The research uncovered a number of reports from shop workers about incidents in which they, or their colleagues, had been on the receiving end of verbal abuse that targeted their membership (or perceived membership) of a certain social group or race. One store manager said:
One of the girls wore a hijab and [this group of young men] would come in and say to her: ‘I’m going to rip your hijab off you.’ They used to come back again and again and targeted her because of the hijab … She had been working there for a long time but she started to feel very unsafe and so she left the job.
This is seemingly part of a wider issue in the UK. There were 94,098 hate crimes recorded by the police in England and Wales in 2017-18, an increase of 17% compared with 2016-17.
Police recorded crime data shows that robbery of a business property has increased from 6,800 offences in the year to March 2012 to 7,700 offences in the year to March 2018. The prevalence of robbery has also increased, with 5% of premises experiencing this crime type in 2017 compared with 3% in 2012.
Most robbers are armed with some form of weapon, most commonly a knife, but also firearms, hammers and syringes. Robberies are particularly volatile situations, especially when offenders are under the influence of drugs or heavily intoxicated. One convicted armed robber that I spoke to said:
The way I used to look at it was: ‘I’m not leaving without the money.’ That’s the only option: ‘You either give me the money or I’ll attack you’.
In addition to these four key scenarios, many shop workers described experiencing everyday anti-social behaviour in and around their store.
Life-changing impacts on shop workers
The impact and consequences of violence and verbal abuse can result in life-changing injuries for staff. The reports of violence I encountered revealed instances where employees suffered broken bones, were stabbed with knives, been punched, lacerated with smashed bottles, and lost sight due to eye injuries.
Yet the impact of violence and verbal abuse stem far beyond physical symptoms; violent encounters can leave long-lasting and life-changing mental health issues.

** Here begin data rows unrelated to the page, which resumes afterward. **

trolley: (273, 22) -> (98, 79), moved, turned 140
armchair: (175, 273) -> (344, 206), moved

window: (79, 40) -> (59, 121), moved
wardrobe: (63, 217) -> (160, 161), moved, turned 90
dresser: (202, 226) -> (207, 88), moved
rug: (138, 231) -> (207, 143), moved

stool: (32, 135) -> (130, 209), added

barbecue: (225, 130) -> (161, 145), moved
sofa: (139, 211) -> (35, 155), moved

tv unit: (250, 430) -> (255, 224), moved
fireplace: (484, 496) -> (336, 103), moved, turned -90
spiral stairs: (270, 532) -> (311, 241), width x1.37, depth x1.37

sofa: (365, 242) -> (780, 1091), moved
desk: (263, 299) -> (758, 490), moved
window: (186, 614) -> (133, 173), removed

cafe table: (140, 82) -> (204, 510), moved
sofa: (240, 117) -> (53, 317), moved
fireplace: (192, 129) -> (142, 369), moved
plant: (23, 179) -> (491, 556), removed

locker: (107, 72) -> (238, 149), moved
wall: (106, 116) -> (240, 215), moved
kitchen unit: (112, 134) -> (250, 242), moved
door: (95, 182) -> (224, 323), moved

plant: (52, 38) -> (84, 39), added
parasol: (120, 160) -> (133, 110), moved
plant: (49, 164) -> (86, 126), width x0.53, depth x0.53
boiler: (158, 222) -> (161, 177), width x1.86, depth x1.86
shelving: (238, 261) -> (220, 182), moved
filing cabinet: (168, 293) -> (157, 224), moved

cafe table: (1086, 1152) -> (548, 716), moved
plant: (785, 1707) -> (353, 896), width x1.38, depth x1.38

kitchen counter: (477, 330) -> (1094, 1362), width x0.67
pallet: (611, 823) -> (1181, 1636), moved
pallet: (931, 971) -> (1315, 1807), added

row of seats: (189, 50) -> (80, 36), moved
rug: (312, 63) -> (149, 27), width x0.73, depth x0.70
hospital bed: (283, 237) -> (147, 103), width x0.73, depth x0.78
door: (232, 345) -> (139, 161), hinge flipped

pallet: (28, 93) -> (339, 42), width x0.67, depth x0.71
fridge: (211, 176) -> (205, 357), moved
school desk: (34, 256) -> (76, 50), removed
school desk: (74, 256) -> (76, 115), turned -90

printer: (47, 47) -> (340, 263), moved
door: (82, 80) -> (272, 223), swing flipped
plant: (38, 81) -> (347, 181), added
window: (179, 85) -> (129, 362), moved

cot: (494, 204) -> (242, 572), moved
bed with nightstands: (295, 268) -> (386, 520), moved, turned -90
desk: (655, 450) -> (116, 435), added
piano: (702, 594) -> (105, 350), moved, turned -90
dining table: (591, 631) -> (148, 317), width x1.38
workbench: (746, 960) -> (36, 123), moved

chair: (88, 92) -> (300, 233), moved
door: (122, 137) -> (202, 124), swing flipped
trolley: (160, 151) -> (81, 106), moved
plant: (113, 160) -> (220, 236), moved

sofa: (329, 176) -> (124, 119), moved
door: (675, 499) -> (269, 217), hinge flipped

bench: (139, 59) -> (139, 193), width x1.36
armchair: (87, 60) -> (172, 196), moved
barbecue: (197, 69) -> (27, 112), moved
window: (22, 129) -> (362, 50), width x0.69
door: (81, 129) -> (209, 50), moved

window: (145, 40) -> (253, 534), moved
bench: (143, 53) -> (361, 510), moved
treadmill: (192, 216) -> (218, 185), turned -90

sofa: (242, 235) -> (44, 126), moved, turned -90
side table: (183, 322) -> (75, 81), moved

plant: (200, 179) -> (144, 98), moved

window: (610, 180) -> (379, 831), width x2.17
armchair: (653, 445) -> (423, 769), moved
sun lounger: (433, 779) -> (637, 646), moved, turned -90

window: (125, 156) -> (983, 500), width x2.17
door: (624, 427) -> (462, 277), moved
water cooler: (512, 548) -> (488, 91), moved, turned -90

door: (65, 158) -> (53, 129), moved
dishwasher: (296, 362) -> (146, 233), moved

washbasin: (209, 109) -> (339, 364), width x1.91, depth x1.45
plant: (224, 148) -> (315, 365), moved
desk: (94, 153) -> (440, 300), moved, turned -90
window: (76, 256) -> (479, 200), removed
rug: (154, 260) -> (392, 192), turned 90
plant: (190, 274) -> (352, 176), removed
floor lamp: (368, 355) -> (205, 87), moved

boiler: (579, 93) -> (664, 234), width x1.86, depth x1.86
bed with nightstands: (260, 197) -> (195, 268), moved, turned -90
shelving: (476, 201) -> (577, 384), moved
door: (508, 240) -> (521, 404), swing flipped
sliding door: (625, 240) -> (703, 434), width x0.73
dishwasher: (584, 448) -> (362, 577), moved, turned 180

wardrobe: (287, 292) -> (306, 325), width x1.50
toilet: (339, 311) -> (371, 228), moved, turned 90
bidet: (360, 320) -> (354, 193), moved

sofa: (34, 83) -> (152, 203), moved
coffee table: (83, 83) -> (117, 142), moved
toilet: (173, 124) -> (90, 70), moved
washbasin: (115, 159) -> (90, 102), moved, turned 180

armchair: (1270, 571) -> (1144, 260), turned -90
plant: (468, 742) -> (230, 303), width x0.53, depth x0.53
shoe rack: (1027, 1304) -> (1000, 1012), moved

As one store manager told me:
The attack really affected me mentally. I’ve had two major anxiety attacks. I had a panic attack last Friday when I was in the shop. It just hit me like a wrecking ball – I could hardly stand up. I was dropping things … I didn’t know what was happening; it was extremely scary. Some colleagues thought I was joking about. One of the older ladies thought ‘He’s having a laugh’, but when I burst into tears she realised I wasn’t.
To break this growing cycle of violence, it is important to focus on the root causes, not just the symptoms. Just as other types of violence, such as knife crime, are being framed as public health crises, there are benefits to approaching violence towards shop workers this way.
This means looking at violence not as isolated incidents or solely as a police enforcement problem. Instead, this approach looks at violence as a preventable consequence of a range of factors, such as adverse early-life experiences and harmful social or community experiences and influences. Violence is preventable, but it is a complex issue that requires a multi-faceted approach and a commitment from government to support shop staff that work on the frontline of our communities.